After winning the LPGA championship back in June, the Taiwanese youngster treated herself to a karaoke machine. With an obvious fondness for music, it would’ve been nice to think that the world No.1 celebrated her latest triumph last night by belting out the hits to the ruddy-faced regulars of the Stag’s Head pub in downtown Carnoustie.
Tseng’s successful defence of the British title over the redoubtable Angus links may have started off on the wrong note with a bogey on the opening hole yesterday, but the 22-year-old eased her pre-round jitters and was swiftly back on song as she closed with a three-under 69 for a 16-under 272 to become the youngest player in history to rack up five major titles.
The great Patty Berg was 25 by the time she won her fifth big one in 1943, seven years before the LPGA was even founded. And Tiger Woods was something of a wizened 24 years and seven months before he reached a similar figure in the men’s game.
Tseng, who continues to tighten her vice-like grip of dominance on the women’s circuit, eased to a four-shot win over the fast-finishing Brittany Lang of the US and picked up a cheque for £239,047 after becoming the first player since Sherri Steinhauer in 1999 to claim back-to-back British Opens.
Sweden’s Sophie Gustafson made a final-day thrust and birdied three of her last five holes in a 68 to take third on 277 while Catriona Matthew’s spirited challenge was scuppered by a crippling six on the 18th for a 72 as she dropped back into a tie for fifth on 279.

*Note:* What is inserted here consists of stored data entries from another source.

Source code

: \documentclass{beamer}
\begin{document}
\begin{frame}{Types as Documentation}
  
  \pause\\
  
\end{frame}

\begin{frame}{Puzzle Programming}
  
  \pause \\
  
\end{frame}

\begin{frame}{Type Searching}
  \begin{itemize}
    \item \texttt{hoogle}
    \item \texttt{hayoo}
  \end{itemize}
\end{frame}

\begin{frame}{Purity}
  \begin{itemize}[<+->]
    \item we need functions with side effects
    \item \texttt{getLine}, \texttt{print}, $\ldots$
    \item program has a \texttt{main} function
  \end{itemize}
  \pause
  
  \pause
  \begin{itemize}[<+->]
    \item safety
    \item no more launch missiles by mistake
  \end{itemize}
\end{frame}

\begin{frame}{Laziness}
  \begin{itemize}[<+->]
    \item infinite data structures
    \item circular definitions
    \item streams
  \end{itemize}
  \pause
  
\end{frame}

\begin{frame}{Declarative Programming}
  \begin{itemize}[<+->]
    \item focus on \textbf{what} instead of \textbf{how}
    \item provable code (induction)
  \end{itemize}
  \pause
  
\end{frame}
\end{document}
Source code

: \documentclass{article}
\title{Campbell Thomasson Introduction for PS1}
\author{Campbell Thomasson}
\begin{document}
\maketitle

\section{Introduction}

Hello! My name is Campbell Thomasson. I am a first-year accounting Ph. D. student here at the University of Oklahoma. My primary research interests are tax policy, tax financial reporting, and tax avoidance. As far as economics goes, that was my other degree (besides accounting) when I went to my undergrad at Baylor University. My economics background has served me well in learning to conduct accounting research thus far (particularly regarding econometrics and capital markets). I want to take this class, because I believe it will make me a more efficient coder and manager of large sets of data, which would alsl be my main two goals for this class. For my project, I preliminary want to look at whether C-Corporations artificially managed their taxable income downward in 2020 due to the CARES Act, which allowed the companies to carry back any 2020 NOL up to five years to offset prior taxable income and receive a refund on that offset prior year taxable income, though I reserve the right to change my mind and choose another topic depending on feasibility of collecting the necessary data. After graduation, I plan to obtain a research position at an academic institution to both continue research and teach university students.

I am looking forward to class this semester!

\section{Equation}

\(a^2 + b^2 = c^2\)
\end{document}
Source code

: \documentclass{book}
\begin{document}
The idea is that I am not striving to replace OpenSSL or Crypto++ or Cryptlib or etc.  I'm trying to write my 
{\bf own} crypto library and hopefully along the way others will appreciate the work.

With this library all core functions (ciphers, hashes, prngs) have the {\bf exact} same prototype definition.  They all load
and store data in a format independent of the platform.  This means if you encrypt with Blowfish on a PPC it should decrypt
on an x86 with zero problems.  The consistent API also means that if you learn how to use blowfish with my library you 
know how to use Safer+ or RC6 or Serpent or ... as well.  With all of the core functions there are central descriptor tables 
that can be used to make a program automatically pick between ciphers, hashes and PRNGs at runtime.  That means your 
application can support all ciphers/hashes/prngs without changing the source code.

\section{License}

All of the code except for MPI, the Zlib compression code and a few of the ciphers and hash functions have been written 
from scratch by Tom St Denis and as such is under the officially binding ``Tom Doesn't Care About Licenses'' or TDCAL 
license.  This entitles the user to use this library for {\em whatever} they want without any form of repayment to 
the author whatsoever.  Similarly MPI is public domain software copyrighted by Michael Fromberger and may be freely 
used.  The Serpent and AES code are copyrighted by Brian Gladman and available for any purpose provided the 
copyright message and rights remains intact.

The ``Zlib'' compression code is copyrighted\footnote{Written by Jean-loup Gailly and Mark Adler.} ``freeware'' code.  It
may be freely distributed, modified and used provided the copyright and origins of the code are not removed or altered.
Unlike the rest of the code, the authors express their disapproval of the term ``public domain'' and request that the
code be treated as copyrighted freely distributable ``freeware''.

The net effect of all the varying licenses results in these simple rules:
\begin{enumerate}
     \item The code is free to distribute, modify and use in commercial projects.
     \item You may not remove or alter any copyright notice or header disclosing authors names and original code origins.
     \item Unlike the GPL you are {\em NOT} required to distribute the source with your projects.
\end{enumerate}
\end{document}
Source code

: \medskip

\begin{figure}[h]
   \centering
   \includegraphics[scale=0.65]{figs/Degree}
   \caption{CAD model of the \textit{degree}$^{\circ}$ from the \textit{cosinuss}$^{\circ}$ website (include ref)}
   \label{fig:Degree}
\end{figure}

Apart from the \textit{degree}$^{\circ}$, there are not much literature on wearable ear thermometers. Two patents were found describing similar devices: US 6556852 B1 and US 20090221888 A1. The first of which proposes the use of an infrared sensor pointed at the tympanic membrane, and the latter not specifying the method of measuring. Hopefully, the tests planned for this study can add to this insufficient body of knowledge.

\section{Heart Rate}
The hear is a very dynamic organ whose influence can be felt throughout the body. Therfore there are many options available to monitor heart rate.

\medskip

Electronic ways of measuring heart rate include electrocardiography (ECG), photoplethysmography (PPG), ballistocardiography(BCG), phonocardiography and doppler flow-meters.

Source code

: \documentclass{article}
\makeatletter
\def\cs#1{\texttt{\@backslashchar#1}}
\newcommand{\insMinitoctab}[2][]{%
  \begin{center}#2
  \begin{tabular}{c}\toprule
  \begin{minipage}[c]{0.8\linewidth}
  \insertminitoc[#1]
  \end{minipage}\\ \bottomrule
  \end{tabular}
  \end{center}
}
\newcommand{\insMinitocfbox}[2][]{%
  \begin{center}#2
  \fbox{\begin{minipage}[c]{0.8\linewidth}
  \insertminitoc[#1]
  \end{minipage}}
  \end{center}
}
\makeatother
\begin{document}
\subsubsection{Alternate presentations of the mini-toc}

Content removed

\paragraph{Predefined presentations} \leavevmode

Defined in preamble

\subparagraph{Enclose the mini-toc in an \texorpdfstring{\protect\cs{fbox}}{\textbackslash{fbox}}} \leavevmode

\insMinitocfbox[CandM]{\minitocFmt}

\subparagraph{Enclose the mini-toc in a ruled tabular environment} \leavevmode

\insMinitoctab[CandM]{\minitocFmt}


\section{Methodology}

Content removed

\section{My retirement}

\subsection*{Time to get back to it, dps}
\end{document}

The 41-year-old from North Berwick, the winner of the British crown at Lytham in 2009, finished alongside Germany’s Caroline Masson, who led by two with 18 holes to play but slithered off the top with a ruinous 78 that was strewn with debris.
Despite the churning belly prior to tee-off, it would eventually be Tseng’s day. “I was really nervous before I teed off and my stomach was hurting,” she admitted. “When I got closer to the putting green and my tee-time was getting nearer my stomach was getting worse. I told my caddie and my coach about my nerves but they said that was okay because the others players are going to feel just as nervous as you.”
Tseng, two off the pace after 54-holes, did little to ease the butterflies with a three-putt bogey from distance on the first as the unheralded Masson, ranked 141st on the global pecking order, holed out for par to increase her overnight advantage to three.
The 22-year-old’s lead did not last long however, and a brace of bogey fives at the second and third set in motion her agonising collapse as Tseng began to stamp her authority on proceedings with birdies at the third and sixth which lifted her to the front.
To the delight of the home galleries, it was Matthew, lagging six shots off the pace going into the concluding day, who emerged as a serious challenger as she plotted a tidy path up into contention with birdies at six and nine to turn in two-under.
While Tseng suffered an unusual wobble with bogeys at both the 12th and 13th, Matthew had an opportunity to heap the pressure on at the 14th but her 10-footer for birdie lipped out. Had that dropped, the Scot would have been lurking just a stroke behind, but the chance was lost.
She misjudged her approach on the profitable 17th, dribbled into the bunker and could only make a par-five before the day ended on a sour note when she found the left-hand rough down the 18th. A pulled five-iron approach then bounced out of bounds and led to a deflating double-bogey six.
“I knew I was in there at one stage but it’s a pity I didn’t birdie the 14th,” she lamented. “That could’ve put the pressure on.”
As Matthew’s assault petered out, it was Lang, the 25-year-old from Virginia, who had propelled herself into second with a four-under back-nine in a fine 67 for a 12-under 276. Tseng recovered her composure from her earlier blip and, when she trundled in a 15-footer for birdie at the 17th, a three-stroke lead coming up the last was hers.
Carnoustie had witnessed this before of course in the shape of Jean Van de Velde during the 1999 Open. There was to be no farce this time, just a final flourish. Tseng thrashed her drive away before pinging a nine-iron to within three-feet and knocking in the birdie putt to set the seal.
“I was thinking about Jean Van de Velde and I thought I’d better hit a good drive,” she smiled. “It’s so great making history on this golf course and I feel wonderful. To win in Scotland, the home of golf, is really wonderful and for it to be my fifth major, faster than anyone else, also makes this a very special day in my life.”